Ingrezza (valbenazine) is first and only US Food and Drug Administration (FDA) approved vesicular monoamine transporter 2 (VMAT2) inhibitor indicated for the treatment of adults with Tardive dyskinesia (TD).
The drug was discovered and developed by Neurocrine Biosciences, which received breakthrough therapy designation from the FDA in 2014.
Neurocrine’s new drug application (NDA) for Ingrezza was accepted for review by the FDA in October 2016. It was later approved in April 2017.
TD symptoms and causes
TD is a neurological disorder characterised by involuntary, repetitive movements of the face, torso, or extremities. The condition occurs due to irregular dopamine signalling in brain, which is consequential to usage of antipsychotics and other medications prescribed to treat mental illnesses including schizophrenia, bipolar disorder, and depression.
TD is estimated to affect approximately 500,000 people in the US.
Ingrezza’s mechanism of action
The vesicular monoamine transporter 2 (VMAT2) inhibitor in Ingrezza regulates monoamine uptake from the cytoplasm to the synaptic vesicle for storage and release.

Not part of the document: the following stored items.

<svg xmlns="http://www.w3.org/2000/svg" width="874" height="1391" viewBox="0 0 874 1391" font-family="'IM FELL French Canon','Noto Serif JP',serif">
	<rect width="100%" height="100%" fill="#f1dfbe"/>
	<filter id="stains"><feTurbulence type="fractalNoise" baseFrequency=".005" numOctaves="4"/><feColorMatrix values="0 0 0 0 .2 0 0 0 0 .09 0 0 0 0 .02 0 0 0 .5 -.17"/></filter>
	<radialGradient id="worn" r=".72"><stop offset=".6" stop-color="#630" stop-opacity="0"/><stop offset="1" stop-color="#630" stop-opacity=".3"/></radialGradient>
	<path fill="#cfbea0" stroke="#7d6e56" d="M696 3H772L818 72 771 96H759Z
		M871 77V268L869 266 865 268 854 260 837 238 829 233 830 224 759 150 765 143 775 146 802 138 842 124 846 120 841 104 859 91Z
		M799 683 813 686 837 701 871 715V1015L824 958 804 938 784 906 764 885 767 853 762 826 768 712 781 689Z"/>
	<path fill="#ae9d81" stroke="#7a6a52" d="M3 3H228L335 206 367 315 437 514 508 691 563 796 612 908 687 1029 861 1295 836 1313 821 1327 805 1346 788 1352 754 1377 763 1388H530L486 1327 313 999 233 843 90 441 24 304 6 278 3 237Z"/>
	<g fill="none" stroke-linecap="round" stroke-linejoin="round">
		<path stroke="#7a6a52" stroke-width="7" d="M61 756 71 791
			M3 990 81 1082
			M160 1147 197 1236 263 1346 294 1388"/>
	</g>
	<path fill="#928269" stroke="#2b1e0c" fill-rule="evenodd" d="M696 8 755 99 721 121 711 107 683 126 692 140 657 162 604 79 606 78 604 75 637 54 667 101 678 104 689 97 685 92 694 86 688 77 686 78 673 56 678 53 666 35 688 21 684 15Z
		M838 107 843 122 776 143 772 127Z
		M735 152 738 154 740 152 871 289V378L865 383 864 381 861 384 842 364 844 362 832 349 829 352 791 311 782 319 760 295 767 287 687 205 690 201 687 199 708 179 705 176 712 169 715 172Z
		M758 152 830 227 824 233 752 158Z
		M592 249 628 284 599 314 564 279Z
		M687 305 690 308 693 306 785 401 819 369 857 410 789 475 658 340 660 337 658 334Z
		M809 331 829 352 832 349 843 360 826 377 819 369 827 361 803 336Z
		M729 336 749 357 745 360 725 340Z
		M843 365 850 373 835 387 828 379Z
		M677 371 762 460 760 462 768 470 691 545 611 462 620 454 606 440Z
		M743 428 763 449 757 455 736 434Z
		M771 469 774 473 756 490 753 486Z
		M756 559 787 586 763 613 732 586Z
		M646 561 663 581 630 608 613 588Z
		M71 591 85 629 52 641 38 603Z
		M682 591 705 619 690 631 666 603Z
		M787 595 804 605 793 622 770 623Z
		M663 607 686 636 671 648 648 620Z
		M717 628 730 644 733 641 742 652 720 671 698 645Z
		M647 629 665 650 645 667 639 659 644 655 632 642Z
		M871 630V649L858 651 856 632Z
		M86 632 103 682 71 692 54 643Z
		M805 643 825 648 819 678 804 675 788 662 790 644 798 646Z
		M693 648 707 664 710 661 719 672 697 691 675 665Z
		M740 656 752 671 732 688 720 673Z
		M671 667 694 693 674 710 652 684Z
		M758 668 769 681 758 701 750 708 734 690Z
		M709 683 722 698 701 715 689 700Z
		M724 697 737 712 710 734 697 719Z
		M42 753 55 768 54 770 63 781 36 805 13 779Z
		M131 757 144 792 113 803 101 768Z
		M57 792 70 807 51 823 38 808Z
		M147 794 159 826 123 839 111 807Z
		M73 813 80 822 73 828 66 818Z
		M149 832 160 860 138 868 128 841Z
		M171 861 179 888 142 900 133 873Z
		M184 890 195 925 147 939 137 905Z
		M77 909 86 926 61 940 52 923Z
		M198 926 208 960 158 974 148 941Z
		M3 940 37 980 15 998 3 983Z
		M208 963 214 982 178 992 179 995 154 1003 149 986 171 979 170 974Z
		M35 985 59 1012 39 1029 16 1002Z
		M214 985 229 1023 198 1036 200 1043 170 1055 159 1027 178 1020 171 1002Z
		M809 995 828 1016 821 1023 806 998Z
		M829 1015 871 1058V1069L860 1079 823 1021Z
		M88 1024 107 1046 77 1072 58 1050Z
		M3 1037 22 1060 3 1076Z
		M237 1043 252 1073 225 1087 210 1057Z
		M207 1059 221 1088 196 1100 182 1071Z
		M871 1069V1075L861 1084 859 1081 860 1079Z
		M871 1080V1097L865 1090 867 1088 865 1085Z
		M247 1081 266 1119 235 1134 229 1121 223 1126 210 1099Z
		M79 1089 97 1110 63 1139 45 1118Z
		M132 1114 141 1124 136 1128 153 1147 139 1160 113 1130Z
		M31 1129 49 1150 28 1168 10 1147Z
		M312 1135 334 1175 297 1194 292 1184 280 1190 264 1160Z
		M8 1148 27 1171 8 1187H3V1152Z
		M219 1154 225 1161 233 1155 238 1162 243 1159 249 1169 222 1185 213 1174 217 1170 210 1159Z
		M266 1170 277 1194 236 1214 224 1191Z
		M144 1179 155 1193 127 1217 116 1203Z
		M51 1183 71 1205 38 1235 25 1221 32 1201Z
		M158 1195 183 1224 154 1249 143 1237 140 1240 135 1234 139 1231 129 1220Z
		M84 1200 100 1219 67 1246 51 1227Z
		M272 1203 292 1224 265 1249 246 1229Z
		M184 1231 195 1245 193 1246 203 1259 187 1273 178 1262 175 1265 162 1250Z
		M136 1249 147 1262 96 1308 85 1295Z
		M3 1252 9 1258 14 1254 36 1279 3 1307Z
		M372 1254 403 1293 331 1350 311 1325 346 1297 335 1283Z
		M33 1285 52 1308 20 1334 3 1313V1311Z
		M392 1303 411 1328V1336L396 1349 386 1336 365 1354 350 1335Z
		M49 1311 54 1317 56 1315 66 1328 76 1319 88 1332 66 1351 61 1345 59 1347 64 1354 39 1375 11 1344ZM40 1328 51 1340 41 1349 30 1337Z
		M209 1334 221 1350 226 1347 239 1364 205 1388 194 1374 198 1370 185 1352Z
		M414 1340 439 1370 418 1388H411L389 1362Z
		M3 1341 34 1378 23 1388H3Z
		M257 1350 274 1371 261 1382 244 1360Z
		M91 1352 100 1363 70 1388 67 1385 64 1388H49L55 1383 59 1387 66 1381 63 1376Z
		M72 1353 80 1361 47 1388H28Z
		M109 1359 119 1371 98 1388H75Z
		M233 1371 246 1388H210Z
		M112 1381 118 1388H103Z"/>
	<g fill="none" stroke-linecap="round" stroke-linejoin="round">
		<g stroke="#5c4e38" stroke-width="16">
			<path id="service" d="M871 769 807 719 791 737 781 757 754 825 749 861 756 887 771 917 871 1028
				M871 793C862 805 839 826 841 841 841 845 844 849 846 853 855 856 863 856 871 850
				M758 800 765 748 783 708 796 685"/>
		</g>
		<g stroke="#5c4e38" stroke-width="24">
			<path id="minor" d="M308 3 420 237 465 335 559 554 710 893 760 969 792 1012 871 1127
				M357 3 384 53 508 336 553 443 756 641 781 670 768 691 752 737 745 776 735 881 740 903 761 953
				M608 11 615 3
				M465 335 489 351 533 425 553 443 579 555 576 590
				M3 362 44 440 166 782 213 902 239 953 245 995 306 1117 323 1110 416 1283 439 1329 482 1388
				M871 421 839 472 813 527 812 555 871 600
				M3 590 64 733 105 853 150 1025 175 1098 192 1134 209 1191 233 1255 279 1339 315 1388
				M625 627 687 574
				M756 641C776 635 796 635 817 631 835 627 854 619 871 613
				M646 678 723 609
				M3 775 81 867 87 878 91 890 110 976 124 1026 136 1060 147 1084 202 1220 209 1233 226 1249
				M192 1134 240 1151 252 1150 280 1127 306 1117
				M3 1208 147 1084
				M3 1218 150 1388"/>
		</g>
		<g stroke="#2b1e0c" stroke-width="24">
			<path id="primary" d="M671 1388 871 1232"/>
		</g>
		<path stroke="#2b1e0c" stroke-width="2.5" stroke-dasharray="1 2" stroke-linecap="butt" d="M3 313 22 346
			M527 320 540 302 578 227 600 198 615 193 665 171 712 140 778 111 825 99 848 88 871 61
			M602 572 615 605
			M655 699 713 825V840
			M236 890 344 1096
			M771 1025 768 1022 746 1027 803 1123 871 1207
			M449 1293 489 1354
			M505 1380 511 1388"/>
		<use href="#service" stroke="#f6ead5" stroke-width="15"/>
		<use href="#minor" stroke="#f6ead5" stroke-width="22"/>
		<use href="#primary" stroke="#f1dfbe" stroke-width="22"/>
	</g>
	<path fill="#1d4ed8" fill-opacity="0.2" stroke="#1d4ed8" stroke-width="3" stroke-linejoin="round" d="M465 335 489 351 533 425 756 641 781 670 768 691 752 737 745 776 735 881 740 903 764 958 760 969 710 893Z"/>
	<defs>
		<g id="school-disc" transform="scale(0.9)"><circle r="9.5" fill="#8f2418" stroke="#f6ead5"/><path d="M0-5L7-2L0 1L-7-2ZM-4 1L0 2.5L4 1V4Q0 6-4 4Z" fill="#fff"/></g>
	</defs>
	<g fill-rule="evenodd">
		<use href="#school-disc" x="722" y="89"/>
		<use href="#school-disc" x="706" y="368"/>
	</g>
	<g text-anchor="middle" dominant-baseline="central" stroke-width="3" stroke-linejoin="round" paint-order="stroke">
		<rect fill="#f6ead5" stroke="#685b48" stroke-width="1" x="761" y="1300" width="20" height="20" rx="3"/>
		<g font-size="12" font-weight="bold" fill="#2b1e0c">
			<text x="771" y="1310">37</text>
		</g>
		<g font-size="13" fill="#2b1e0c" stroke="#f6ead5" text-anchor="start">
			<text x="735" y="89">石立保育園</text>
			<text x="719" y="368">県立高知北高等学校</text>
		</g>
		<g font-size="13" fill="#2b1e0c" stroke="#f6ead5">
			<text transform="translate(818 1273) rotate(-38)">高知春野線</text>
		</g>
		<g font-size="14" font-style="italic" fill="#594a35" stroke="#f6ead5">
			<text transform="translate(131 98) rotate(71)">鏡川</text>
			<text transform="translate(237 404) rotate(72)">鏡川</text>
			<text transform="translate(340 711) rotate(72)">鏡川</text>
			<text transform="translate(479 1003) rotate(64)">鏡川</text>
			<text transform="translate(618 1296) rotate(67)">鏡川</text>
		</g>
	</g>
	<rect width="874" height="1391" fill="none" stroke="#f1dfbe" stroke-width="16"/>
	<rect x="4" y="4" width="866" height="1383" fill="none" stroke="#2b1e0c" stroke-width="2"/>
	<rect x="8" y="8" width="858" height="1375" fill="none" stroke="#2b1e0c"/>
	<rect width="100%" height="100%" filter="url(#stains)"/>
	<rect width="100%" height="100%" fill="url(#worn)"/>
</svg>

The drug causes reversible reduction of dopamine release.
Ingrezza is available in the form of 40mg capsules for oral administration.

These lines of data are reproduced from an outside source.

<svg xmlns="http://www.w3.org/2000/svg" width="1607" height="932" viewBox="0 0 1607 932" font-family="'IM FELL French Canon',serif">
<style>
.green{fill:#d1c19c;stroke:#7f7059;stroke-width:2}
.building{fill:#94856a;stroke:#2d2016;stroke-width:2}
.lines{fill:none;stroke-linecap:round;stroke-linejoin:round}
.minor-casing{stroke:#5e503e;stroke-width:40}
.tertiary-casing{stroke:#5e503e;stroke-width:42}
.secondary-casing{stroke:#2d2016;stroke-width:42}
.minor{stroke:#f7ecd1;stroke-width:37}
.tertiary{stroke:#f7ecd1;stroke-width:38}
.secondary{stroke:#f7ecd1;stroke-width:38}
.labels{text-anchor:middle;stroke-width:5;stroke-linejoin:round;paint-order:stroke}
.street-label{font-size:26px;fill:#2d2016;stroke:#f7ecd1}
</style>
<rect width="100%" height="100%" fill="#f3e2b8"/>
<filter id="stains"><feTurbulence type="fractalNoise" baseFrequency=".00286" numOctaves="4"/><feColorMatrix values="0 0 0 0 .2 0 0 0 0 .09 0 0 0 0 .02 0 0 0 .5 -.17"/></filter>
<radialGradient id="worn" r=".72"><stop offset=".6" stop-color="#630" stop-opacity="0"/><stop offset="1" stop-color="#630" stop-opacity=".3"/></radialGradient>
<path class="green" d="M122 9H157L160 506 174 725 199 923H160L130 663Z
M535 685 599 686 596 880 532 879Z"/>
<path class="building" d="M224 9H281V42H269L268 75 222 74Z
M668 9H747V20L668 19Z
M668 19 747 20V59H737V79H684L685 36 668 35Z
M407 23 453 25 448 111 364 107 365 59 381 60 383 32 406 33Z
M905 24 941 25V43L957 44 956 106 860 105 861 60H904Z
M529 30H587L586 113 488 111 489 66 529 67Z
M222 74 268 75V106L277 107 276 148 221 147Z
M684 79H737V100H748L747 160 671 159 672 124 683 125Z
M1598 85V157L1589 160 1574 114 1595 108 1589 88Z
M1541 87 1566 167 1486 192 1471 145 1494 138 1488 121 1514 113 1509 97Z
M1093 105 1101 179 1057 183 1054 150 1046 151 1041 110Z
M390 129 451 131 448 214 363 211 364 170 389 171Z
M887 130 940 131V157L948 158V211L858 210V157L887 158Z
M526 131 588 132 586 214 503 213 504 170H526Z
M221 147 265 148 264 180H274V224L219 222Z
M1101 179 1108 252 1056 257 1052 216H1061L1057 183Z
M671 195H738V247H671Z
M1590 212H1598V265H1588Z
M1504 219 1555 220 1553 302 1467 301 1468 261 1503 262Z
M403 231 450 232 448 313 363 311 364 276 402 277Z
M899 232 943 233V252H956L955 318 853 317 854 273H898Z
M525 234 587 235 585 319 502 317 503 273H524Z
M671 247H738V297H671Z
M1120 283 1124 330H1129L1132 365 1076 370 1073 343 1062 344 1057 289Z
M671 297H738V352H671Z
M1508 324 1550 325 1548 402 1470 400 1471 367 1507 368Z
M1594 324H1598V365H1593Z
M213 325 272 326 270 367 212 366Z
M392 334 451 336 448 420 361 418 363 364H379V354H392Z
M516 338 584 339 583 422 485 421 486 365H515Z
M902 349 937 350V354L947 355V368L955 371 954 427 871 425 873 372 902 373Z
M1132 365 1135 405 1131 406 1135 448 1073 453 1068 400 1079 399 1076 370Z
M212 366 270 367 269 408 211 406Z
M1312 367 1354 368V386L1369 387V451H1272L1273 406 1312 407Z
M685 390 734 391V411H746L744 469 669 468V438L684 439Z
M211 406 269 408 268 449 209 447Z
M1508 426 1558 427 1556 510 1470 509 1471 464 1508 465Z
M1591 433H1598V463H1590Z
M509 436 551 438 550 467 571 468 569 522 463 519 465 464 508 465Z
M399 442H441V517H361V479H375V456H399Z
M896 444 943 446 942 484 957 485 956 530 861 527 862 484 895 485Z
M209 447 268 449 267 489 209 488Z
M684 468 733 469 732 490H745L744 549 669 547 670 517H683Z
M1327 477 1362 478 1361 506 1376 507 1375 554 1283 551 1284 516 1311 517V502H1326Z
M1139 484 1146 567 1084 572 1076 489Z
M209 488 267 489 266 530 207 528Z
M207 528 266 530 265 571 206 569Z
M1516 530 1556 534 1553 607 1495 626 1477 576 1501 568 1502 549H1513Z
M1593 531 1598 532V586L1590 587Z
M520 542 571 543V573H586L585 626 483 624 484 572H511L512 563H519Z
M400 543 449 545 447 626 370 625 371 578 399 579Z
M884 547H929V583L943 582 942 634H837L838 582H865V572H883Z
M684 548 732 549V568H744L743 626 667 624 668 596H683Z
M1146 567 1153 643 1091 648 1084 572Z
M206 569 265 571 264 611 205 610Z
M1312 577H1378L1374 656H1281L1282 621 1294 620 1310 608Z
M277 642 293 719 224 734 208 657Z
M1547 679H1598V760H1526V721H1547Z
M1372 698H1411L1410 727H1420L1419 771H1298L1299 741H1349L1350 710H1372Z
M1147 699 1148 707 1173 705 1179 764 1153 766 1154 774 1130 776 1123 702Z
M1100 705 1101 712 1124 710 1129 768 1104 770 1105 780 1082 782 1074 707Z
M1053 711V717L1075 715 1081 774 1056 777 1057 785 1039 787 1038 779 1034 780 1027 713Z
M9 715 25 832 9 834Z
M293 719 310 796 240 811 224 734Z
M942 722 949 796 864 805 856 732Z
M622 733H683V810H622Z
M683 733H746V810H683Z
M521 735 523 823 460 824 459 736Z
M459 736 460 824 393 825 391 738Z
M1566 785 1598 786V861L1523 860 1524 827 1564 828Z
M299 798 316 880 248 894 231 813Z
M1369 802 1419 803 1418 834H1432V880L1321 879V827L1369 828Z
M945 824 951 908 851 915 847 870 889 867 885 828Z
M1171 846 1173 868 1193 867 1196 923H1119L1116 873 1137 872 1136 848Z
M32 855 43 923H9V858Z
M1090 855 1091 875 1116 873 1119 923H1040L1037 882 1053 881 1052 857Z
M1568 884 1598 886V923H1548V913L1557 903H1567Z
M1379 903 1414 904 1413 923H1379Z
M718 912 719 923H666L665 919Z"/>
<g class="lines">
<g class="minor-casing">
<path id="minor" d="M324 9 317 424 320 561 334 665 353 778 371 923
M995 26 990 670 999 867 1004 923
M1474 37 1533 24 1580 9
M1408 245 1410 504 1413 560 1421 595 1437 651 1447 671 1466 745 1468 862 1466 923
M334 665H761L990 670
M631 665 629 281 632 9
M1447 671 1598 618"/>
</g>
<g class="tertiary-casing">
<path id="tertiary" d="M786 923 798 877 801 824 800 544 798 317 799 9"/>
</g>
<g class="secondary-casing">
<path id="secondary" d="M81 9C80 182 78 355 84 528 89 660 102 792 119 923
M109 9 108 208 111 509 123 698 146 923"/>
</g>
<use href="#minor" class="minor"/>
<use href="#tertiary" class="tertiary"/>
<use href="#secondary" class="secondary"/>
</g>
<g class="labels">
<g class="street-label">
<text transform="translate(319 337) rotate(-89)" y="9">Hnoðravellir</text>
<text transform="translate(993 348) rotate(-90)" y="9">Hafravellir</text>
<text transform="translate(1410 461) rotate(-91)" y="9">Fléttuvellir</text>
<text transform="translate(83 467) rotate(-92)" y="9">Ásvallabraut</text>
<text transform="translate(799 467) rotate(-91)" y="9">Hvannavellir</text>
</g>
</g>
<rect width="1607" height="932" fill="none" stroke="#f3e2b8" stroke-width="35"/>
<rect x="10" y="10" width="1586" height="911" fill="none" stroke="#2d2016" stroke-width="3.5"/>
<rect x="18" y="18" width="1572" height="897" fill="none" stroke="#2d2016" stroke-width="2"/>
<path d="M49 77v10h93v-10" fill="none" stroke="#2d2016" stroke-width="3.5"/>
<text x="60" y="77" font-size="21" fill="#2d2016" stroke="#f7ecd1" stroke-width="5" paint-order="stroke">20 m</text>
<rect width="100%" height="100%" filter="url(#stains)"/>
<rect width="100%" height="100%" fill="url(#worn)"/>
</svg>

Clinical trials on Ingrezza
The NDA for Ingrezza was based on results obtained from phase III trials Kinect 2 and Kinect 3. The clinical studies enrolled more than 330 tardive dyskinesia patients. Data from the studies, along with results from another 18 clinical trials and extensive preclinical testing and drug manufacturing data, were included in the NDA submission.

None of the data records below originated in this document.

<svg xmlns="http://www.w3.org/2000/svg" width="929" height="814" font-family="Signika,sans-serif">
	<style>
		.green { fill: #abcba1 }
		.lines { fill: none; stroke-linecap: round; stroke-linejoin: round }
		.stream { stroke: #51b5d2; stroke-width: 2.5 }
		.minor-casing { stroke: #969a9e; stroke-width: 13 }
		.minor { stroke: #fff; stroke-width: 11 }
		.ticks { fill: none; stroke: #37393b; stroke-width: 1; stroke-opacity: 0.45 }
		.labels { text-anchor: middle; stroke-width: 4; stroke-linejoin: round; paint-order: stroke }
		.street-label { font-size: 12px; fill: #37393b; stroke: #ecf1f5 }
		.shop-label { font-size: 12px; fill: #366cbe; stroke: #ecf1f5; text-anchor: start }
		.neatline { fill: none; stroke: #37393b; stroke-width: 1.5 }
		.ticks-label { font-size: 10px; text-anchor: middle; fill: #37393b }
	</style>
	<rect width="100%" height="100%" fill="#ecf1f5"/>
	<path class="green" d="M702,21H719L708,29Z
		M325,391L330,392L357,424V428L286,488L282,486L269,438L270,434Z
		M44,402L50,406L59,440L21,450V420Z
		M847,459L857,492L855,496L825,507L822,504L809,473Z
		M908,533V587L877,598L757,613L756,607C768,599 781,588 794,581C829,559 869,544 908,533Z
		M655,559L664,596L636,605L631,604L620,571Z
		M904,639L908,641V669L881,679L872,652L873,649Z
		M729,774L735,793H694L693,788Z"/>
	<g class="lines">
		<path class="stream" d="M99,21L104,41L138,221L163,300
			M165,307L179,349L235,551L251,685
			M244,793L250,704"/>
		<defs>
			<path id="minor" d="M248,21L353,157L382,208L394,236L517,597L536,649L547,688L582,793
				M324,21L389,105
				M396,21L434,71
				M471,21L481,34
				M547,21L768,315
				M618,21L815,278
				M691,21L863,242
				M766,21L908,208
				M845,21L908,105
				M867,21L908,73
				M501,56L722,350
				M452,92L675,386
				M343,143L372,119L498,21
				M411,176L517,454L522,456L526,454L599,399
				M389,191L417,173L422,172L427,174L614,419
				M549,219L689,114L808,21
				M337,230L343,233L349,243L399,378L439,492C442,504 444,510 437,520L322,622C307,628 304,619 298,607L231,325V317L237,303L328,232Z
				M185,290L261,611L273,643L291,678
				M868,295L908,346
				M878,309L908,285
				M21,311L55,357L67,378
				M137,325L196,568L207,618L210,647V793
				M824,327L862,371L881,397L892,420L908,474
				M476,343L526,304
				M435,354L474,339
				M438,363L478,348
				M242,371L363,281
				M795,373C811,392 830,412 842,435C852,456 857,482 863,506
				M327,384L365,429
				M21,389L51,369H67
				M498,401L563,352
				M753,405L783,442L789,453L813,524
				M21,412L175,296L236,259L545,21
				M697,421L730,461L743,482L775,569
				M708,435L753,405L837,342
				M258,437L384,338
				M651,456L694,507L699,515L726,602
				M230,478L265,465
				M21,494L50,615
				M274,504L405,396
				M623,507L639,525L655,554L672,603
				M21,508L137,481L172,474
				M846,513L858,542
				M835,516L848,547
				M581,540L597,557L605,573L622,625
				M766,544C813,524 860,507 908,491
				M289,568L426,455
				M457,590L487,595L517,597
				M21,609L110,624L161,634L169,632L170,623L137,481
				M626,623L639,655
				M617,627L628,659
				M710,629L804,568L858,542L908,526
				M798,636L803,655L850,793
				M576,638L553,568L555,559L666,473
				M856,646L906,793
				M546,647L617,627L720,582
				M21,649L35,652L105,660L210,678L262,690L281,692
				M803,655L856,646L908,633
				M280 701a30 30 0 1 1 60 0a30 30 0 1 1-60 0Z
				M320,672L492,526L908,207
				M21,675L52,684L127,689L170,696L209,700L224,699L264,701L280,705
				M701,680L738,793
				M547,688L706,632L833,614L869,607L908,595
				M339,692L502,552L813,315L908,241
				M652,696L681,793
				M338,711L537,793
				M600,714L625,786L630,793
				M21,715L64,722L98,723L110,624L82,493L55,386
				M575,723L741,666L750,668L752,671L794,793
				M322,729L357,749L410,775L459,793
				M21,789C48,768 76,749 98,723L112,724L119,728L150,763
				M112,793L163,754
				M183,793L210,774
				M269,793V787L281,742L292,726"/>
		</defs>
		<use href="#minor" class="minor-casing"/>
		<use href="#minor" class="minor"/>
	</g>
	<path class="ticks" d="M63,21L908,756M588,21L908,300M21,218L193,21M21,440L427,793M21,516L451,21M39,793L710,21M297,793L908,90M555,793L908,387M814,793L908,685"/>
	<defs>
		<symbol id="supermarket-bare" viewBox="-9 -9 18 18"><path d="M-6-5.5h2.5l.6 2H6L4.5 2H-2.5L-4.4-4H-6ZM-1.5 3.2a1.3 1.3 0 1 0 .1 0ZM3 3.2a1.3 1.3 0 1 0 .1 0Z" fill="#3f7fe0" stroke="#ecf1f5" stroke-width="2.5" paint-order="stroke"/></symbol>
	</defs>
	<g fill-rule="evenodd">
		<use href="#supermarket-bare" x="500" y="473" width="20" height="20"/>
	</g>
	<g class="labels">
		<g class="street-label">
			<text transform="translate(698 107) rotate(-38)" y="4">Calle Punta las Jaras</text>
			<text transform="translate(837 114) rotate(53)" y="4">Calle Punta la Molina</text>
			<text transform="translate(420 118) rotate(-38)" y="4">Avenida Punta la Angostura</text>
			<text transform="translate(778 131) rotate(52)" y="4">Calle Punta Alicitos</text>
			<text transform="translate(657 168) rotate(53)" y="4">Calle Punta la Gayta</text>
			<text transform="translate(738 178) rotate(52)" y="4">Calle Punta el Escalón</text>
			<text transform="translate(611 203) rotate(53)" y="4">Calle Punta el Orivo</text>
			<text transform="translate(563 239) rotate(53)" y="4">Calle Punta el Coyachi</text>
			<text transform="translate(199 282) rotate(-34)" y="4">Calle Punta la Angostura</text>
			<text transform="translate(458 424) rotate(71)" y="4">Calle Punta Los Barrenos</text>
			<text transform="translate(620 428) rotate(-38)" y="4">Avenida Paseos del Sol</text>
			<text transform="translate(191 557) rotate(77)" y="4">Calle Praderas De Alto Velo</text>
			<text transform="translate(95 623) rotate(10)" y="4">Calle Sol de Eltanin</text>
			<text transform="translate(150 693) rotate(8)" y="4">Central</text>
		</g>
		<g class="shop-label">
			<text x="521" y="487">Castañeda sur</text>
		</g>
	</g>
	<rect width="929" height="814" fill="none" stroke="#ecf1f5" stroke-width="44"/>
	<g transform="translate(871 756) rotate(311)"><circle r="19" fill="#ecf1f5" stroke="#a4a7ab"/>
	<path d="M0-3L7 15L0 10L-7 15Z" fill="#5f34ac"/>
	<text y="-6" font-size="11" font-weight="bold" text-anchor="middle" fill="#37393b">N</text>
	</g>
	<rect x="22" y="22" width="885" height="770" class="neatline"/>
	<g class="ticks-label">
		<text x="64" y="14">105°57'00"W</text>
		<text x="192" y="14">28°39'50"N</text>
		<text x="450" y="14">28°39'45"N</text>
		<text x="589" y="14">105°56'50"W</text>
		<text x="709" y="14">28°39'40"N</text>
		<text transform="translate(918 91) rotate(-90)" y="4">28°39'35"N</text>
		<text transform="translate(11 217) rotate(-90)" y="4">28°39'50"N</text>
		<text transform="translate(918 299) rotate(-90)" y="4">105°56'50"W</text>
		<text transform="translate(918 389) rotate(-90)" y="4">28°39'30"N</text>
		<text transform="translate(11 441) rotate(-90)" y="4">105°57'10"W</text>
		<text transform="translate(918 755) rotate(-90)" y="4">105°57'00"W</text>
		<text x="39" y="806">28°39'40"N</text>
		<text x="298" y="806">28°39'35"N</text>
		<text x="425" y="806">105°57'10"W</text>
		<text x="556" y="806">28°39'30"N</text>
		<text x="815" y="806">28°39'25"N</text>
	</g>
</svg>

The FDA approval was based on results from the Kinect 3 study, which was a phase III randomised, double-blind, placebo-controlled, parallel-group, fixed-dose trial. It enrolled 234 patients with TD and underlying schizophrenia, schizoaffective disorder, or mood disorder.
The patients were administered with either once-daily Ingrezza 40mg, 80mg capsules, or placebo for six weeks. All the patients were put on once-daily 40mg or once-daily 80mg of Ingrezza through week 48 upon completion of six-week placebo-controlled dosing.
The results of the study demonstrated that the patients treated with Ingrezza 80mg once-daily dose met the primary endpoint of change-from-baseline in the abnormal involuntary movement scale (AIMS) at week six compared to placebo.
The mean change from baseline to week six in the AIMS rating was -3.2 for the 80mg once-daily group, compared to -0.1 in the placebo group. The study also revealed that patients treated with Ingrezza 80mg/day achieved higher AIMS response compared to placebo.
At week six, approximately 40% of the patients that received the Ingrezza 80mg/day dose had a 50% improvement in AIMS dyskinesia score compared to 8.7% in placebo-administered patients.
The most common adverse event during the clinical trial in patients treated with Ingrezza was somnolence. Other adverse events included anti-cholinergic effects, balance disorders, headaches, akathisia, vomiting, nausea, and arthralgia.
Marketing commentary
Based in San Diego, Neurocrine Biosciences is a biotechnology company focused on developing treatment solutions for neurologic, psychiatric, and endocrine-related disorders.
Neurocrine holds the rights to commercialise Ingrezza in the US and plans to launch the drug in the US market in May 2017.